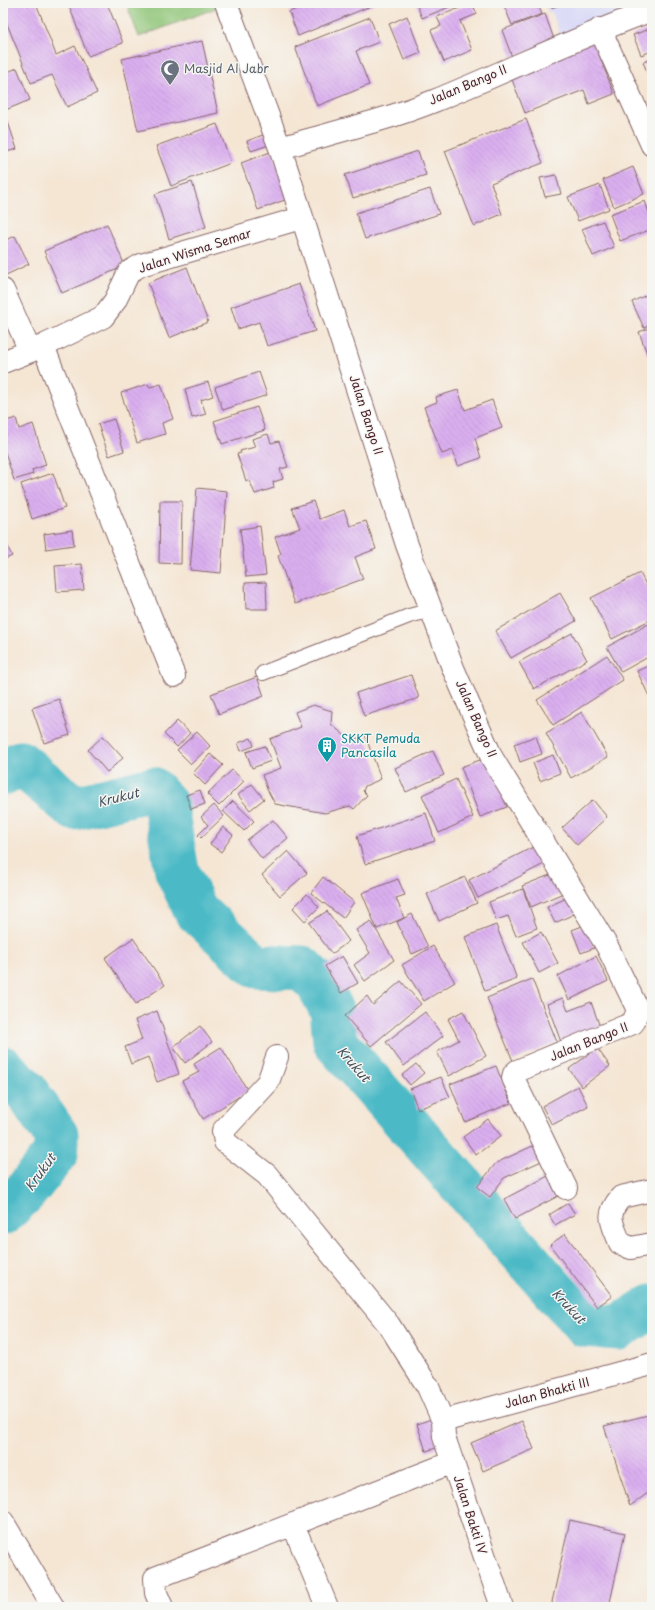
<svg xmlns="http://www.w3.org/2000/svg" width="655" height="1610" viewBox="0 0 655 1610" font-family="'Playpen Sans',sans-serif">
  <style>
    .built { fill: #d7d7f8 }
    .pitch { fill: #8ec476; stroke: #6c7250 }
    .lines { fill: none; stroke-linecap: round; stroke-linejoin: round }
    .river { stroke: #4cbac6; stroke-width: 45 }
    .building { fill: url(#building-back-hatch) }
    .service-casing { stroke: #866566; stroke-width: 16 }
    .minor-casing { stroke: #866566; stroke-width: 24 }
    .service { stroke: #fff; stroke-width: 14 }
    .minor { stroke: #fff; stroke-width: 22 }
    .labels { text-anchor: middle; stroke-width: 3; stroke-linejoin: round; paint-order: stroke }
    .worship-label { font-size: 12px; fill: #5b616d; stroke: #f6f6f2; text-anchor: start }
    .street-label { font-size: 12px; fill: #4a1f2b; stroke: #f6f6f2 }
    .culture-label { font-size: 12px; fill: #0d838f; stroke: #f6f6f2; text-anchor: start }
    .water-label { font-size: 13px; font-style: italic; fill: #4b5561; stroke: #f6f6f2 }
  </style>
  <defs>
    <pattern id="building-back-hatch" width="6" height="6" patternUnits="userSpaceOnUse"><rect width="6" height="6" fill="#daafef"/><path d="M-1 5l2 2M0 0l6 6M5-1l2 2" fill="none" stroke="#bd96cd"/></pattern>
  </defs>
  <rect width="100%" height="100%" fill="#f6f6f2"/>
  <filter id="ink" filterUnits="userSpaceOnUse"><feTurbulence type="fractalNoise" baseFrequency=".025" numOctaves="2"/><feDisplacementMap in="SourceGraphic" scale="8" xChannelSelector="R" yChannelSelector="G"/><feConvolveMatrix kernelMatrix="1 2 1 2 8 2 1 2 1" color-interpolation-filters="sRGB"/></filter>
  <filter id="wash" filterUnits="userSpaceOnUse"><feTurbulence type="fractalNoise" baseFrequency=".012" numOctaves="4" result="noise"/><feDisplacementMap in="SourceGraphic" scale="16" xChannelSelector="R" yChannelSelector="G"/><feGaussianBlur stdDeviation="0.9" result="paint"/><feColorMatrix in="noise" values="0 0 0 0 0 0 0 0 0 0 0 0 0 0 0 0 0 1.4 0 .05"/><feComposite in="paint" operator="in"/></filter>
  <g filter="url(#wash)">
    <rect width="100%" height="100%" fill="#f5e6d4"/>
    <path class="built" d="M 545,3 L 652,3 L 562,40 L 552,12 L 548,13 Z"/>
    <path class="pitch" d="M 126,3 L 218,3 L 219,7 L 139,37 Z"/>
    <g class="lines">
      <path class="river" d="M 3,773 L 20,763 L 74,808 L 152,789 L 165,803 L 177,871 L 196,911 L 256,966 L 302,968 L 318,984 L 332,1010 L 335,1042 L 585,1325 L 618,1328 L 652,1306
        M 3,1068 L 26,1091 L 56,1135 L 56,1153 L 25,1192 L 3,1213"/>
    </g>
    <g id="blocks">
      <path class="building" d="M 3,3 L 36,3 L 56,55 L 75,46 L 97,93 L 67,107 L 52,75 L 31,83 L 3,14 Z
        M 68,3 L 107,3 L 123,43 L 88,56 Z
        M 312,3 L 378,3 L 298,36 L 289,12 Z
        M 416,3 L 459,3 L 422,18 Z
        M 472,3 L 477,14 L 460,21 L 472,50 L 444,62 L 431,30 L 441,26 L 437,17 Z
        M 503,3 L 537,3 L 542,14 L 512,25 Z
        M 549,3 L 566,3 L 551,8 Z
        M 545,14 L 555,42 L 512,57 L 502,30 Z
        M 407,16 L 421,53 L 404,60 L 389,24 Z
        M 370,17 L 379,42 L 356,51 L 369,85 L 317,106 L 295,47 Z
        M 652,28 L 652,51 L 641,55 L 633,35 Z
        M 593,39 L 614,94 L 589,104 L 584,90 L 525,113 L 509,72 Z
        M 202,41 L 218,113 L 138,131 L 122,59 Z
        M 652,59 L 652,84 L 643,62 Z
        M 17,68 L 30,100 L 3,111 L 3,74 Z
        M 7,119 L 17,149 L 3,153 L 3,121 Z
        M 526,119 L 543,163 L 491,183 L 502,214 L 474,226 L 445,151 Z
        M 217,124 L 231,163 L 171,186 L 156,146 Z
        M 268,133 L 272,144 L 251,151 L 247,141 Z
        M 273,151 L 290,198 L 258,210 L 241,163 Z
        M 418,151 L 426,175 L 353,198 L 345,175 Z
        M 633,167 L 644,194 L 614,207 L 603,180 Z
        M 556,175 L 561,194 L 545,197 L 540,178 Z
        M 192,182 L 206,227 L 169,239 L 155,194 Z
        M 600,185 L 609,209 L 578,221 L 568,197 Z
        M 430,189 L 439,214 L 365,239 L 356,213 Z
        M 645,201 L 652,222 L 652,229 L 620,241 L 610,214 Z
        M 603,221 L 614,247 L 593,256 L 582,229 Z
        M 107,224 L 125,266 L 62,293 L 44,251 Z
        M 15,236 L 29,264 L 6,275 L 3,268 L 3,241 Z
        M 187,267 L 208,322 L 169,338 L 148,283 Z
        M 299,284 L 315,331 L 267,346 L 259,322 L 238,329 L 231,307 Z
        M 652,292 L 652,324 L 644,328 L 632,302 Z
        M 652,327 L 652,367 L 639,332 Z
        M 259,372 L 267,395 L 223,410 L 215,387 Z
        M 208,382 L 213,396 L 201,400 L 206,414 L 192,418 L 185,389 Z
        M 148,384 L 150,387 L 161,384 L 173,419 L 162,423 L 165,434 L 137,443 L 121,393 Z
        M 458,390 L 465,410 L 492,400 L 502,428 L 475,438 L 481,458 L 458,466 L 453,450 L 442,454 L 424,407 L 437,402 L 436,397 Z
        M 257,407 L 265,430 L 222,444 L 214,421 Z
        M 16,418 L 19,429 L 33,424 L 46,465 L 32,470 L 33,474 L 14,480 L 3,446 L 3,422 Z
        M 114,419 L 124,451 L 109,456 L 98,424 Z
        M 268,434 L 271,443 L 279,441 L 288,467 L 280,469 L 283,479 L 273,482 L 274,488 L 255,494 L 249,479 L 246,481 L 237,454 L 241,453 L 240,451 L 255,447 L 252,439 Z
        M 53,473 L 65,508 L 32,519 L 21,484 Z
        M 197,488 L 227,491 L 221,573 L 190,570 Z
        M 160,501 L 182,501 L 181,564 L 159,563 Z
        M 313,501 L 320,519 L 344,510 L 350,526 L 366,521 L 376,549 L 355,557 L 363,579 L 295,604 L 278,556 L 281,554 L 275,537 L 300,528 L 292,508 Z
        M 260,526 L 266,575 L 246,577 L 240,529 Z
        M 72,530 L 74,545 L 46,549 L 44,534 Z
        M 3,537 L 12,556 L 3,560 Z
        M 82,564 L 84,590 L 57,592 L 55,566 Z
        M 640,573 L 652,597 L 652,619 L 612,639 L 591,598 Z
        M 266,582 L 267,609 L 246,609 L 245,583 Z
        M 560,593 L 576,621 L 511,658 L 495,631 Z
        M 652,622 L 652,655 L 621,672 L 607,647 Z
        M 572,633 L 587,660 L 534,689 L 519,662 Z
        M 607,655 L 623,680 L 553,725 L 537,700 Z
        M 652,664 L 652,695 L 649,696 L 637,671 Z
        M 411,675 L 419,698 L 364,716 L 356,693 Z
        M 257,677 L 264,696 L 219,714 L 211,694 Z
        M 59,699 L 70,735 L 44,743 L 32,708 Z
        M 313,705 L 332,711 L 331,724 L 351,741 L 365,735 L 381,779 L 365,786 L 363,791 L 367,795 L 354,809 L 350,806 L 325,813 L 275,804 L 267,789 L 262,775 L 281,768 L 270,739 L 301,727 L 295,712 Z
        M 582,712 L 608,757 L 571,778 L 546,733 Z
        M 177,721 L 190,733 L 177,747 L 164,734 Z
        M 197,732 L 210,746 L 191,764 L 177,750 Z
        M 103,736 L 123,758 L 107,772 L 88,750 Z
        M 536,736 L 542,754 L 520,762 L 514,744 Z
        M 251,738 L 254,746 L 241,751 L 238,743 Z
        M 265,746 L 271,761 L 252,768 L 246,752 Z
        M 433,751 L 444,775 L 406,792 L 395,768 Z
        M 210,754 L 223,765 L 205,785 L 193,773 Z
        M 553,755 L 560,773 L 540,781 L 533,763 Z
        M 488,757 L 507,807 L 480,817 L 461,767 Z
        M 232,770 L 244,781 L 219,806 L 207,794 Z
        M 456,779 L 473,817 L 439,833 L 422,795 Z
        M 252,784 L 264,799 L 250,810 L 238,795 Z
        M 200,790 L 205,804 L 191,809 L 186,795 Z
        M 593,800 L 607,817 L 577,845 L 562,828 Z
        M 233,801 L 254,821 L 244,831 L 223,811 Z
        M 214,805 L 224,816 L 201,838 L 198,835 L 208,825 L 201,817 Z
        M 426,813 L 435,841 L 365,864 L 357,836 Z
        M 273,820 L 288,838 L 262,859 L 247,840 Z
        M 223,827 L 233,835 L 221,852 L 210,844 Z
        M 535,846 L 544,864 L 478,898 L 469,880 Z
        M 288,851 L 307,873 L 280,896 L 262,875 Z
        M 560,871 L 568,891 L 531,907 L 522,886 Z
        M 323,877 L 354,902 L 343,918 L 311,893 Z
        M 465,877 L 477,903 L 439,921 L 427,894 Z
        M 398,879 L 405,895 L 396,898 L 404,918 L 377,929 L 362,893 Z
        M 523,889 L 537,928 L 516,936 L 508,916 L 496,920 L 489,902 Z
        M 307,894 L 319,907 L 305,921 L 293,908 Z
        M 569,897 L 576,913 L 555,923 L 547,907 Z
        M 327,911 L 349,941 L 332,954 L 309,923 Z
        M 412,914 L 428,947 L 412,954 L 397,922 Z
        M 371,921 L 394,960 L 365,981 L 354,965 L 370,953 L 356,930 Z
        M 496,925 L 517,979 L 485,991 L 465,937 Z
        M 585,925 L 594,948 L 581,953 L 572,930 Z
        M 541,932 L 558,963 L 539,973 L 523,942 Z
        M 133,938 L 165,985 L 136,1004 L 105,958 Z
        M 433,946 L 455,982 L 424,1001 L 402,965 Z
        M 342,956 L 358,983 L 341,993 L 325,966 Z
        M 596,956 L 608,981 L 569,1000 L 558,976 Z
        M 532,979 L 557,1042 L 513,1061 L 487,998 Z
        M 401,981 L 421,1004 L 371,1046 L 345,1016 L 367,996 L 373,1005 Z
        M 563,998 L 568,1011 L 591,1002 L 600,1027 L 561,1042 L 547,1004 Z
        M 157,1011 L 179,1074 L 157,1082 L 148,1057 L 131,1064 L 125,1047 L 142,1040 L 135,1020 Z
        M 463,1011 L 486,1056 L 449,1076 L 437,1052 L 459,1040 L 448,1019 Z
        M 425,1012 L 443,1036 L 404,1066 L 386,1042 Z
        M 200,1026 L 212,1042 L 185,1063 L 173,1047 Z
        M 221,1047 L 248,1091 L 203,1119 L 182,1081 L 199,1072 L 194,1064 Z
        M 597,1048 L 610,1066 L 582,1087 L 569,1069 Z
        M 416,1064 L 424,1073 L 410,1085 L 402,1075 Z
        M 496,1066 L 511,1103 L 465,1122 L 450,1084 Z
        M 441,1077 L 450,1097 L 418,1109 L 410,1089 Z
        M 578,1086 L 588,1106 L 552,1125 L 542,1106 Z
        M 488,1119 L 501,1136 L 476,1155 L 463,1137 Z
        M 539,1143 L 546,1159 L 504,1178 L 490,1197 L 477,1187 L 496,1163 Z
        M 550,1175 L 560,1195 L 515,1219 L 504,1199 Z
        M 568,1203 L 575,1214 L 555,1225 L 549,1215 Z
        M 565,1234 L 612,1296 L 597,1307 L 550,1245 Z
        M 652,1414 L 652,1490 L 630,1506 L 604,1426 Z
        M 434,1418 L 443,1446 L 426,1451 L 417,1424 Z
        M 522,1421 L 534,1449 L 483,1471 L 471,1443 Z
        M 570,1520 L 625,1533 L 609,1607 L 554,1607 L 552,1602 Z"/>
    </g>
  </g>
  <g filter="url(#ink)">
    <use href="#blocks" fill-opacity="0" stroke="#866566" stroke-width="1"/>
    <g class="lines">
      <defs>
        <path id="service" d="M 263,673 L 409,616 L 432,610"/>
        <path id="minor" d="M 226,3 L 280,148 L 407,545 L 453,668 L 492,758 L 607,946 L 638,1010 L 633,1023 L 517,1071 L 514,1074 L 513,1078 L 566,1188
          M 600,29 L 652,145
          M 280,148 C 331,133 384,121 434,101 C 507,71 578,37 652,10
          M 3,290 L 30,351
          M 43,346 L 174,676
          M 3,362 L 43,346 L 103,317 L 115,301 L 129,272 L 141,265 L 301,218
          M 277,1057 L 268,1082 L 223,1131 L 225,1142 L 267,1175 L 389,1325 L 428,1387 L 443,1421 L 444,1437 L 502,1607
          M 652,1190 L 621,1197 C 605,1216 612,1222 620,1243 L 631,1248 L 652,1244
          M 443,1421 L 652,1364
          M 3,1522 L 53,1607
          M 293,1524 L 327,1607
          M 162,1607 L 156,1593 L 155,1578 L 453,1462"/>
      </defs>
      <use href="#service" class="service-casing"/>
      <use href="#minor" class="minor-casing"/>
      <use href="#service" class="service"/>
      <use href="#minor" class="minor"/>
    </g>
  </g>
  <defs>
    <symbol id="mosque-pin" viewBox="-11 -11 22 30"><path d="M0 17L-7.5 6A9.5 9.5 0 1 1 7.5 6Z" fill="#6b7280" stroke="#f6f6f2"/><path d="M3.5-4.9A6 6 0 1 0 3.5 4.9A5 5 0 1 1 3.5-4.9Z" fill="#fff"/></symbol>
    <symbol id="building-pin" viewBox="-11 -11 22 30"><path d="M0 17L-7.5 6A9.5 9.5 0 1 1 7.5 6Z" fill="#0f9aa8" stroke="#f6f6f2"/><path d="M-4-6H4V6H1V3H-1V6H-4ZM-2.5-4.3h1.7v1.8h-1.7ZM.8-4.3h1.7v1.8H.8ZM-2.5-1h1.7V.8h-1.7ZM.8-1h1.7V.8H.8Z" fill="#fff"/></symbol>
  </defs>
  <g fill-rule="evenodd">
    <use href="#mosque-pin" x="159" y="58" width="22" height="30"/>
    <use href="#building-pin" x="316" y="735" width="22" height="30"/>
  </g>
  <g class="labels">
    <g class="worship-label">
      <text x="184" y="73">Masjid Al Jabr</text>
    </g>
    <g class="street-label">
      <text transform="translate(468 85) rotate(-23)" y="4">Jalan Bango II</text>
      <text transform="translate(195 251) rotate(-18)" y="4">Jalan Wisma Semar</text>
      <text transform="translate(366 415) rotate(72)" y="4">Jalan Bango II</text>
      <text transform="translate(476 719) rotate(66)" y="4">Jalan Bango II</text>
      <text transform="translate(589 1042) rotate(-22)" y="4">Jalan Bango II</text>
      <text transform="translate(547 1393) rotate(-15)" y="4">Jalan Bhakti III</text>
      <text transform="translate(470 1515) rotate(72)" y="4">Jalan Bakti IV</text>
    </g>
    <g class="culture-label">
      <text x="341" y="743">SKKT Pemuda<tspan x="341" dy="14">Pancasila</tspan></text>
    </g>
    <g class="water-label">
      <text transform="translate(118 797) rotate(-14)" y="5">Krukut</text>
      <text transform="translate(354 1064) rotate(49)" y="5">Krukut</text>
      <text transform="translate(40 1172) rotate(-54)" y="5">Krukut</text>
      <text transform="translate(569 1306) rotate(47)" y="5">Krukut</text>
    </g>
  </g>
  <rect width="655" height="1610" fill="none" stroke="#f6f6f2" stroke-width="16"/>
</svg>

▶ **Task objective**
Of the entries listed above, reproduce only the lines starting at the line containing "none; stroke-linecap: round;" and ending at the line containing "2 1 2 8 2 1". Include both, exactly as they stand.

▶ **Solution for this exercise**
    .lines { fill: none; stroke-linecap: round; stroke-linejoin: round }
    .river { stroke: #4cbac6; stroke-width: 45 }
    .building { fill: url(#building-back-hatch) }
    .service-casing { stroke: #866566; stroke-width: 16 }
    .minor-casing { stroke: #866566; stroke-width: 24 }
    .service { stroke: #fff; stroke-width: 14 }
    .minor { stroke: #fff; stroke-width: 22 }
    .labels { text-anchor: middle; stroke-width: 3; stroke-linejoin: round; paint-order: stroke }
    .worship-label { font-size: 12px; fill: #5b616d; stroke: #f6f6f2; text-anchor: start }
    .street-label { font-size: 12px; fill: #4a1f2b; stroke: #f6f6f2 }
    .culture-label { font-size: 12px; fill: #0d838f; stroke: #f6f6f2; text-anchor: start }
    .water-label { font-size: 13px; font-style: italic; fill: #4b5561; stroke: #f6f6f2 }
  </style>
  <defs>
    <pattern id="building-back-hatch" width="6" height="6" patternUnits="userSpaceOnUse"><rect width="6" height="6" fill="#daafef"/><path d="M-1 5l2 2M0 0l6 6M5-1l2 2" fill="none" stroke="#bd96cd"/></pattern>
  </defs>
  <rect width="100%" height="100%" fill="#f6f6f2"/>
  <filter id="ink" filterUnits="userSpaceOnUse"><feTurbulence type="fractalNoise" baseFrequency=".025" numOctaves="2"/><feDisplacementMap in="SourceGraphic" scale="8" xChannelSelector="R" yChannelSelector="G"/><feConvolveMatrix kernelMatrix="1 2 1 2 8 2 1 2 1" color-interpolation-filters="sRGB"/></filter>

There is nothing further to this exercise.